### EXERCISE DIRECTIONS
When the word "parameter" appears in a line of the data below, list that line.

### SOURCE DATA
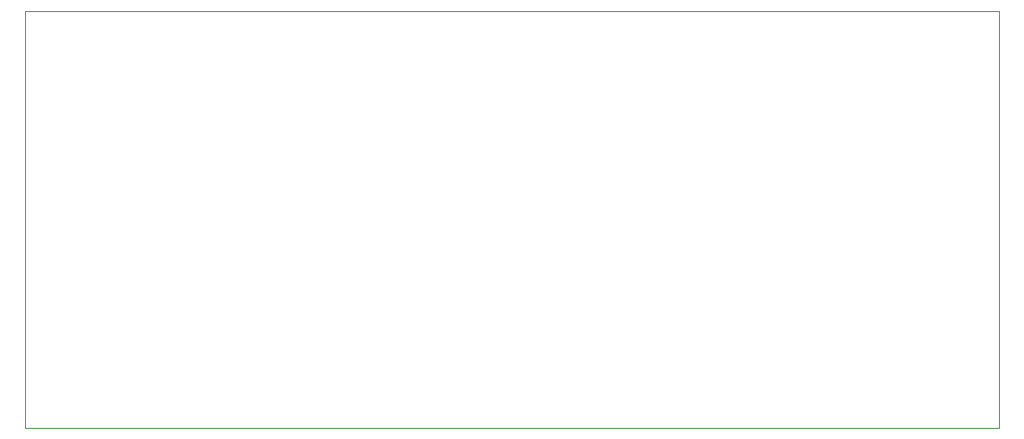
<source format=gbr>
%TF.GenerationSoftware,KiCad,Pcbnew,(6.0.10)*%
%TF.CreationDate,2023-02-16T14:16:27-08:00*%
%TF.ProjectId,Exercise1,45786572-6369-4736-9531-2e6b69636164,rev?*%
%TF.SameCoordinates,Original*%
%TF.FileFunction,Profile,NP*%
%FSLAX46Y46*%
G04 Gerber Fmt 4.6, Leading zero omitted, Abs format (unit mm)*
G04 Created by KiCad (PCBNEW (6.0.10)) date 2023-02-16 14:16:27*
%MOMM*%
%LPD*%
G01*
G04 APERTURE LIST*
%TA.AperFunction,Profile*%
%ADD10C,0.100000*%
%TD*%
G04 APERTURE END LIST*
D10*
X185420000Y-101600000D02*
X96520000Y-101600000D01*
X96520000Y-101600000D02*
X96520000Y-63500000D01*
X96520000Y-63500000D02*
X185420000Y-63500000D01*
X185420000Y-63500000D02*
X185420000Y-101600000D01*
M02*

</source>
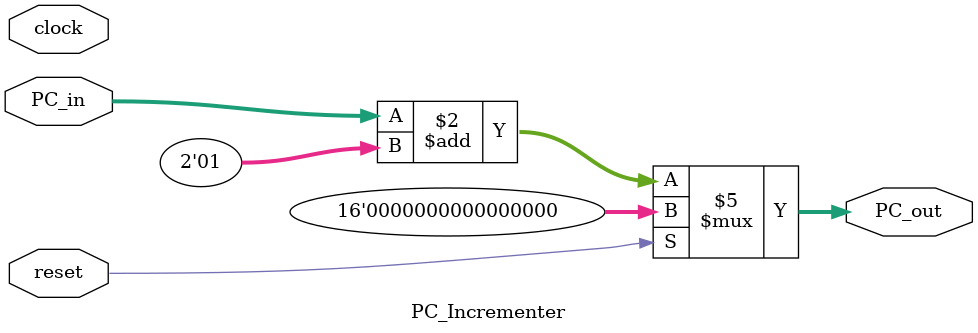
<source format=v>
module PC_Incrementer(PC_out, PC_in, reset, clock);

output reg [15:0] PC_out;
input [15:0] PC_in;
input reset, clock;

initial
begin
	PC_out <=16'b0;
end

always @(PC_in, reset)
begin
	if(reset)
		PC_out <= 16'b0;
	else
		PC_out <= PC_in + 2'b01;
end
endmodule
</source>
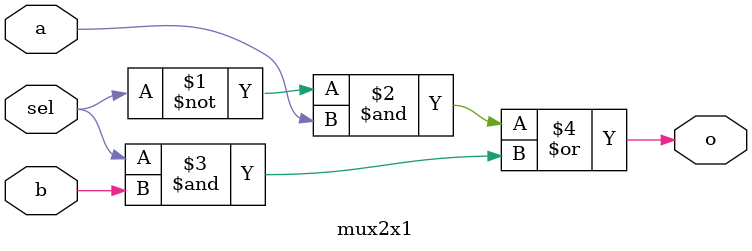
<source format=v>

`timescale 1ns/1ns



module carryselect ( a, b, ci ,co , s);
  parameter n= 8, k=4, type = 1;  // type 1 : CLA , type 0 :RCA
  
  input [n-1 :0]  a, b;
  input ci;
  
  output co;
  output[n-1 :0]  s;
  
  wire [2:0] cc; 
  wire trash ;

  wire [k-1:0] sum1;
  wire [k-1:0] sum2;
  wire sumOut;

  wire cin2, cin3;
  wire joined;
  
  assign cin2= 1'b 0;
  assign cin3= 1'b 1;



   genvar i;
   
     generate
          for ( i = 0 ; i < k ; i = i +1 )  begin: addbit 
          mux2x1 mux(.a(sum1[i]), .b(sum2[i]), .sel(cc[0]), .o(s[i+k]));
           end
           
          
         if (type ==1 && k==4 ) begin
            cla4_adder adder1 ( .a(a[k-1 :0]) , .b(b[k-1:0]) ,  .cin(ci) ,   .s(s[k-1:0])   ,  .co(cc[0]));
            cla4_adder adder2 ( .a(a[n-1: k]) , .b(b[n-1:k]) ,  .cin(cin2) , .s(sum1[k-1:0]) , .co(cc[1]));
            cla4_adder adder3 ( .a(a[n-1 :k]) , .b(b[n-1:k]) ,  .cin(cin3) , .s(sum2[k-1:0]) , .co(cc[2]));
         end
  
        else
           begin
           nbit_RCA #(k) rca1 (.a(a[k-1 :0]), .b(b[k-1:0]), .ci(ci)  , .s(s[k-1:0])   , .co(cc[0]));
           nbit_RCA #(k) rca2 (.a(a[n-1: k]), .b(b[n-1:k]), .ci(cin2), .s(sum1[k-1:0]), .co(cc[1]));
           nbit_RCA #(k) rca3 (.a(a[n-1 :k]), .b(b[n-1:k]), .ci(cin3), .s(sum2[k-1:0]), .co(cc[2]));
    end
      endgenerate
      
    mux2x1 mux2(.a(cc[1]), .b(cc[2]), .sel(cc[0]), .o(co));

endmodule

module cla4_adder ( a , b ,  cin , s , co);
  input [3:0] a , b;
  input cin;
  output co;
  output [3:0] s;

  wire [3:0] p , g;
  wire [4:0] c;
  
  assign c[0]= cin;
  assign c[1] = g[0] || (c[0] & p[0]);
  assign c[2] = g[1] || (g[0] & p[1]) || (c[0] & p[0] & p[1]) ;
  assign c[3] = g[2] || (g[1] & p[2]) || (g[0] & p [1] & p[2])  || ( c[0] & p[0] & p[1] & p[2] );
  assign c[4] = g[3] || (g[2] & p[3]) ||  (g[1] & p[2] & p [3]) || (g[0] & p[1] & p[2] & p[3]) || (c[0] & p[0]& p[1]& p[2] & p[3]);
 


  genvar i;
   generate
     for (i=0; i<4;i=i+1) begin: add
       full_adderCLA fa1 ( .a(a[i]), .b(b[i]) , .ci(c[i]) , .s(s[i]) , .p(p[i]) ,.g(g[i]));
     end
  endgenerate

  assign co = c[4];
  
endmodule


module full_adderCLA ( a, b , ci , s , p , g );
  input a, b , ci;
  output s , p , g;
  
  assign s = a ^ b ^ ci;
  assign p = a | b;
  assign g = a & b;
  
endmodule



module nbit_RCA ( a , b, ci, s , co );

  parameter n = 16;
  input [n-1 : 0] a, b ;
  input ci;
  output [n-1: 0] s;
  output co;
  wire [n:0] c;

  assign c[0]= ci;
  assign co = c[n];

  genvar i;
     generate
          for ( i = 0 ; i < n ; i = i +1)  begin: addbit 
             full_adder fa (.a(a[i]), .b(b[i]), .ci(c[i]), .s(s[i]), .co(c[i+1]));
            end
      endgenerate
      


endmodule

module full_adder ( a, b , ci , s ,co );
  input a, b , ci;
  output s , co;
  
  assign s = a ^ b ^ ci;
  assign co = (a & b) | (a & ci) | (b & ci) ;
  
endmodule

module mux2x1 (a, b, sel, o);
  input a,b, sel;
  output o;
  
  assign o= (~sel & a) | (sel & b); 

endmodule


</source>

### ANSWER SECTION
  parameter n= 8, k=4, type = 1;  // type 1 : CLA , type 0 :RCA
  parameter n = 16;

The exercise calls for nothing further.